(Records from a data source)
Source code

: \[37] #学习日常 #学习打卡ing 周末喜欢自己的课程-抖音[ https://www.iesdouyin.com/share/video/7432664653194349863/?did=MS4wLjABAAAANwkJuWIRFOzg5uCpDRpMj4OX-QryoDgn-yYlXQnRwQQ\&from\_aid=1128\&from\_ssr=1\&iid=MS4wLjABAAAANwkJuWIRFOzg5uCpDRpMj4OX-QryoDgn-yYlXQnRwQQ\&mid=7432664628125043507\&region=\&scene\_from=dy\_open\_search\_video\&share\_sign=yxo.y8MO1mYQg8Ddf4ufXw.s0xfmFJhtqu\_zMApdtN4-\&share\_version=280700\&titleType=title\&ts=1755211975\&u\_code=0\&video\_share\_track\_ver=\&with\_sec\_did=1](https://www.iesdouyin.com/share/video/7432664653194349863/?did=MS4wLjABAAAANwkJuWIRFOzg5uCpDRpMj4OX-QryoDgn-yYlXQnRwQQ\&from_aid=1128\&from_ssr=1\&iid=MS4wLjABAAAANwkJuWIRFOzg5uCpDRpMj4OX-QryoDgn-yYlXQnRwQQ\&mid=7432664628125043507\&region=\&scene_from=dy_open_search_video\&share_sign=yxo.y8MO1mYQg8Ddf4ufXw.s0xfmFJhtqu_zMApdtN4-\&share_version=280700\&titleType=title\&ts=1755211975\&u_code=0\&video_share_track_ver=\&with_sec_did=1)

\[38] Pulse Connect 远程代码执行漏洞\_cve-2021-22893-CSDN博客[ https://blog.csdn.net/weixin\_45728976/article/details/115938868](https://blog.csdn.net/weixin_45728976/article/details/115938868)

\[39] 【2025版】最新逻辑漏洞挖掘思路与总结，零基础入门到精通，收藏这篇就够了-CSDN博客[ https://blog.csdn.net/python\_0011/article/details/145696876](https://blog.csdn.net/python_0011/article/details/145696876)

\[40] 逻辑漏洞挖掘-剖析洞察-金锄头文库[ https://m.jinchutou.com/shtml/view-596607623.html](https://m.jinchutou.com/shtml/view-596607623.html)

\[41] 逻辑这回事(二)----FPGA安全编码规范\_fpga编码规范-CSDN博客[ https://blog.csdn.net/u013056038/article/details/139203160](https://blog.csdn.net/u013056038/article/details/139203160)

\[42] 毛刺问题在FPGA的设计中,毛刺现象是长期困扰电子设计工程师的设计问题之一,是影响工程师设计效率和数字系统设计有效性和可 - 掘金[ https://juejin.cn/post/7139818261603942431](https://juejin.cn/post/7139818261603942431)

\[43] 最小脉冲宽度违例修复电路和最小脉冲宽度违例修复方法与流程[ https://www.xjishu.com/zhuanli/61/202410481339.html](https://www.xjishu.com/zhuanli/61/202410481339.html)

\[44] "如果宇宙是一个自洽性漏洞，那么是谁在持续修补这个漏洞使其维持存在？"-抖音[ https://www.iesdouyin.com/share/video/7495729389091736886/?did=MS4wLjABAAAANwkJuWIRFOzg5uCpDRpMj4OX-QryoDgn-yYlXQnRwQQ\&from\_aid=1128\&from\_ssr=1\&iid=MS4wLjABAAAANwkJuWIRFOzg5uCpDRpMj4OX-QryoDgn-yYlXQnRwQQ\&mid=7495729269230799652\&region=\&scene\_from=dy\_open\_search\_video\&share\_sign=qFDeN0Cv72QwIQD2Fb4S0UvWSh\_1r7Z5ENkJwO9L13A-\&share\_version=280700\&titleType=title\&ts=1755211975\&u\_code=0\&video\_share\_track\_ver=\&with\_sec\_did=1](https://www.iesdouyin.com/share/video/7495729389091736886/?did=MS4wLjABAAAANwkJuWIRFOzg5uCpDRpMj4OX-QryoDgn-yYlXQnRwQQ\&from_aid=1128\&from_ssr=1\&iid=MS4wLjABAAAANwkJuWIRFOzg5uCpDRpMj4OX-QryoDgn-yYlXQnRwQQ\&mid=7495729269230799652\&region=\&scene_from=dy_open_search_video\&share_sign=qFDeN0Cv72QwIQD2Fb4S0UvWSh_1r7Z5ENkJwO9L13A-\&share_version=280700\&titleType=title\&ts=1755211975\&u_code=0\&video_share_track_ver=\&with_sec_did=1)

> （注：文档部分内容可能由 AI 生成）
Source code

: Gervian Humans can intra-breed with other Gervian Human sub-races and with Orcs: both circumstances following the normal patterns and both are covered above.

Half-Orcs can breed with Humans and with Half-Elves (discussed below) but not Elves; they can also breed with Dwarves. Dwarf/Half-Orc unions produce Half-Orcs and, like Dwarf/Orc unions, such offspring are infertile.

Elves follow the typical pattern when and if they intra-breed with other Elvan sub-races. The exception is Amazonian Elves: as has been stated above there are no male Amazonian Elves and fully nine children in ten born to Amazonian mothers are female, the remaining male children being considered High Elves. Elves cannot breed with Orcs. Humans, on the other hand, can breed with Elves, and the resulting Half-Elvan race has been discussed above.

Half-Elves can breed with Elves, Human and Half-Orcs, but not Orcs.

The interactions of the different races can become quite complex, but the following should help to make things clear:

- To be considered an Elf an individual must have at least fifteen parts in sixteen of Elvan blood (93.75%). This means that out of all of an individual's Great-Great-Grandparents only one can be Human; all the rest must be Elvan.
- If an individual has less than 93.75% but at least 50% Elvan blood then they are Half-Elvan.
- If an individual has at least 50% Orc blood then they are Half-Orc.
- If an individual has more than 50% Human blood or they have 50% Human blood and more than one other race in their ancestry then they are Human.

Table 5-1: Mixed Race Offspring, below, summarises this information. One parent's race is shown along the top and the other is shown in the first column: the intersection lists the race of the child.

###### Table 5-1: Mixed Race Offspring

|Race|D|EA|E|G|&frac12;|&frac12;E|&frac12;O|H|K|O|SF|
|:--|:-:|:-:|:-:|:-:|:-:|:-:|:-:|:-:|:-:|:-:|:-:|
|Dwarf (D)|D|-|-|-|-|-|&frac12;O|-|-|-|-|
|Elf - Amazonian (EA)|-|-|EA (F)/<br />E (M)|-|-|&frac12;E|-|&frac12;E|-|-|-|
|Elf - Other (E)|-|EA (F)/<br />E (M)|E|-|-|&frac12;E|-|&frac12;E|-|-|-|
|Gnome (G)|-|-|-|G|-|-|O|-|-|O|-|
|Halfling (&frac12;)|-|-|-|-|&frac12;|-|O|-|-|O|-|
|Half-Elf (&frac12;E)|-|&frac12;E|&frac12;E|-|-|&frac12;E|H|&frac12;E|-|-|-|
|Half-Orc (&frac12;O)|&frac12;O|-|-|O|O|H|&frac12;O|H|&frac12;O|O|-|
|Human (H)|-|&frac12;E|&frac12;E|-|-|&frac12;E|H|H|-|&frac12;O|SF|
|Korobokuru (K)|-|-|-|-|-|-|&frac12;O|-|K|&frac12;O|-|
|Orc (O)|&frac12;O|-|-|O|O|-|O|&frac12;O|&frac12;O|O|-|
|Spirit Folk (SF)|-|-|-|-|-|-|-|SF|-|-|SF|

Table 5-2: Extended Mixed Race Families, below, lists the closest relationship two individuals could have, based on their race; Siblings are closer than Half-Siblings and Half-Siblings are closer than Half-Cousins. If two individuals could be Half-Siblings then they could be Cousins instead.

DIRECTIONS FOR THIS TASK
All of the records above should be given again exactly as written.

WRITTEN REPLY
Source code

: \[37] #学习日常 #学习打卡ing 周末喜欢自己的课程-抖音[ https://www.iesdouyin.com/share/video/7432664653194349863/?did=MS4wLjABAAAANwkJuWIRFOzg5uCpDRpMj4OX-QryoDgn-yYlXQnRwQQ\&from\_aid=1128\&from\_ssr=1\&iid=MS4wLjABAAAANwkJuWIRFOzg5uCpDRpMj4OX-QryoDgn-yYlXQnRwQQ\&mid=7432664628125043507\&region=\&scene\_from=dy\_open\_search\_video\&share\_sign=yxo.y8MO1mYQg8Ddf4ufXw.s0xfmFJhtqu\_zMApdtN4-\&share\_version=280700\&titleType=title\&ts=1755211975\&u\_code=0\&video\_share\_track\_ver=\&with\_sec\_did=1](https://www.iesdouyin.com/share/video/7432664653194349863/?did=MS4wLjABAAAANwkJuWIRFOzg5uCpDRpMj4OX-QryoDgn-yYlXQnRwQQ\&from_aid=1128\&from_ssr=1\&iid=MS4wLjABAAAANwkJuWIRFOzg5uCpDRpMj4OX-QryoDgn-yYlXQnRwQQ\&mid=7432664628125043507\&region=\&scene_from=dy_open_search_video\&share_sign=yxo.y8MO1mYQg8Ddf4ufXw.s0xfmFJhtqu_zMApdtN4-\&share_version=280700\&titleType=title\&ts=1755211975\&u_code=0\&video_share_track_ver=\&with_sec_did=1)

\[38] Pulse Connect 远程代码执行漏洞\_cve-2021-22893-CSDN博客[ https://blog.csdn.net/weixin\_45728976/article/details/115938868](https://blog.csdn.net/weixin_45728976/article/details/115938868)

\[39] 【2025版】最新逻辑漏洞挖掘思路与总结，零基础入门到精通，收藏这篇就够了-CSDN博客[ https://blog.csdn.net/python\_0011/article/details/145696876](https://blog.csdn.net/python_0011/article/details/145696876)

\[40] 逻辑漏洞挖掘-剖析洞察-金锄头文库[ https://m.jinchutou.com/shtml/view-596607623.html](https://m.jinchutou.com/shtml/view-596607623.html)

\[41] 逻辑这回事(二)----FPGA安全编码规范\_fpga编码规范-CSDN博客[ https://blog.csdn.net/u013056038/article/details/139203160](https://blog.csdn.net/u013056038/article/details/139203160)

\[42] 毛刺问题在FPGA的设计中,毛刺现象是长期困扰电子设计工程师的设计问题之一,是影响工程师设计效率和数字系统设计有效性和可 - 掘金[ https://juejin.cn/post/7139818261603942431](https://juejin.cn/post/7139818261603942431)

\[43] 最小脉冲宽度违例修复电路和最小脉冲宽度违例修复方法与流程[ https://www.xjishu.com/zhuanli/61/202410481339.html](https://www.xjishu.com/zhuanli/61/202410481339.html)

\[44] "如果宇宙是一个自洽性漏洞，那么是谁在持续修补这个漏洞使其维持存在？"-抖音[ https://www.iesdouyin.com/share/video/7495729389091736886/?did=MS4wLjABAAAANwkJuWIRFOzg5uCpDRpMj4OX-QryoDgn-yYlXQnRwQQ\&from\_aid=1128\&from\_ssr=1\&iid=MS4wLjABAAAANwkJuWIRFOzg5uCpDRpMj4OX-QryoDgn-yYlXQnRwQQ\&mid=7495729269230799652\&region=\&scene\_from=dy\_open\_search\_video\&share\_sign=qFDeN0Cv72QwIQD2Fb4S0UvWSh\_1r7Z5ENkJwO9L13A-\&share\_version=280700\&titleType=title\&ts=1755211975\&u\_code=0\&video\_share\_track\_ver=\&with\_sec\_did=1](https://www.iesdouyin.com/share/video/7495729389091736886/?did=MS4wLjABAAAANwkJuWIRFOzg5uCpDRpMj4OX-QryoDgn-yYlXQnRwQQ\&from_aid=1128\&from_ssr=1\&iid=MS4wLjABAAAANwkJuWIRFOzg5uCpDRpMj4OX-QryoDgn-yYlXQnRwQQ\&mid=7495729269230799652\&region=\&scene_from=dy_open_search_video\&share_sign=qFDeN0Cv72QwIQD2Fb4S0UvWSh_1r7Z5ENkJwO9L13A-\&share_version=280700\&titleType=title\&ts=1755211975\&u_code=0\&video_share_track_ver=\&with_sec_did=1)

> （注：文档部分内容可能由 AI 生成）
Source code

: Gervian Humans can intra-breed with other Gervian Human sub-races and with Orcs: both circumstances following the normal patterns and both are covered above.

Half-Orcs can breed with Humans and with Half-Elves (discussed below) but not Elves; they can also breed with Dwarves. Dwarf/Half-Orc unions produce Half-Orcs and, like Dwarf/Orc unions, such offspring are infertile.

Elves follow the typical pattern when and if they intra-breed with other Elvan sub-races. The exception is Amazonian Elves: as has been stated above there are no male Amazonian Elves and fully nine children in ten born to Amazonian mothers are female, the remaining male children being considered High Elves. Elves cannot breed with Orcs. Humans, on the other hand, can breed with Elves, and the resulting Half-Elvan race has been discussed above.

Half-Elves can breed with Elves, Human and Half-Orcs, but not Orcs.

The interactions of the different races can become quite complex, but the following should help to make things clear:

- To be considered an Elf an individual must have at least fifteen parts in sixteen of Elvan blood (93.75%). This means that out of all of an individual's Great-Great-Grandparents only one can be Human; all the rest must be Elvan.
- If an individual has less than 93.75% but at least 50% Elvan blood then they are Half-Elvan.
- If an individual has at least 50% Orc blood then they are Half-Orc.
- If an individual has more than 50% Human blood or they have 50% Human blood and more than one other race in their ancestry then they are Human.

Table 5-1: Mixed Race Offspring, below, summarises this information. One parent's race is shown along the top and the other is shown in the first column: the intersection lists the race of the child.

###### Table 5-1: Mixed Race Offspring

|Race|D|EA|E|G|&frac12;|&frac12;E|&frac12;O|H|K|O|SF|
|:--|:-:|:-:|:-:|:-:|:-:|:-:|:-:|:-:|:-:|:-:|:-:|
|Dwarf (D)|D|-|-|-|-|-|&frac12;O|-|-|-|-|
|Elf - Amazonian (EA)|-|-|EA (F)/<br />E (M)|-|-|&frac12;E|-|&frac12;E|-|-|-|
|Elf - Other (E)|-|EA (F)/<br />E (M)|E|-|-|&frac12;E|-|&frac12;E|-|-|-|
|Gnome (G)|-|-|-|G|-|-|O|-|-|O|-|
|Halfling (&frac12;)|-|-|-|-|&frac12;|-|O|-|-|O|-|
|Half-Elf (&frac12;E)|-|&frac12;E|&frac12;E|-|-|&frac12;E|H|&frac12;E|-|-|-|
|Half-Orc (&frac12;O)|&frac12;O|-|-|O|O|H|&frac12;O|H|&frac12;O|O|-|
|Human (H)|-|&frac12;E|&frac12;E|-|-|&frac12;E|H|H|-|&frac12;O|SF|
|Korobokuru (K)|-|-|-|-|-|-|&frac12;O|-|K|&frac12;O|-|
|Orc (O)|&frac12;O|-|-|O|O|-|O|&frac12;O|&frac12;O|O|-|
|Spirit Folk (SF)|-|-|-|-|-|-|-|SF|-|-|SF|

Table 5-2: Extended Mixed Race Families, below, lists the closest relationship two individuals could have, based on their race; Siblings are closer than Half-Siblings and Half-Siblings are closer than Half-Cousins. If two individuals could be Half-Siblings then they could be Cousins instead.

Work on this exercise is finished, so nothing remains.